Work to complete | Please repeat exactly the line containing "ŠPORTOVOM AREÁLI POD" and each line after it in the records below, through the last.

=-=-=-=-=

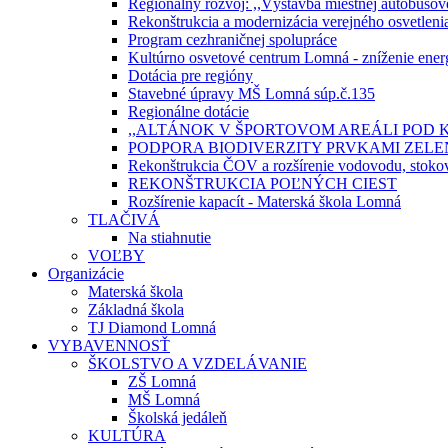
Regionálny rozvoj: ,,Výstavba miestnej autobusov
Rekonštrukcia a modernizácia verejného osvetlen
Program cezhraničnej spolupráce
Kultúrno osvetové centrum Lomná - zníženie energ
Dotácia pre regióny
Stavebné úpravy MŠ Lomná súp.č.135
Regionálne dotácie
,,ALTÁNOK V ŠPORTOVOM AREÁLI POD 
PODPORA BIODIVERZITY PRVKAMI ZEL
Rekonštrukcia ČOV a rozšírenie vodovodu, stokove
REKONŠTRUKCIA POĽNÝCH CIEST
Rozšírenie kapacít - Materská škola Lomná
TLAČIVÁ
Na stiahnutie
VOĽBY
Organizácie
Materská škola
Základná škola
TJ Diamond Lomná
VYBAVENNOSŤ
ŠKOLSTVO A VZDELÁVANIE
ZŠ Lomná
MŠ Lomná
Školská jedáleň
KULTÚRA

=-=-=-=-=

Result |
,,ALTÁNOK V ŠPORTOVOM AREÁLI POD 
PODPORA BIODIVERZITY PRVKAMI ZEL
Rekonštrukcia ČOV a rozšírenie vodovodu, stokove
REKONŠTRUKCIA POĽNÝCH CIEST
Rozšírenie kapacít - Materská škola Lomná
TLAČIVÁ
Na stiahnutie
VOĽBY
Organizácie
Materská škola
Základná škola
TJ Diamond Lomná
VYBAVENNOSŤ
ŠKOLSTVO A VZDELÁVANIE
ZŠ Lomná
MŠ Lomná
Školská jedáleň
KULTÚRA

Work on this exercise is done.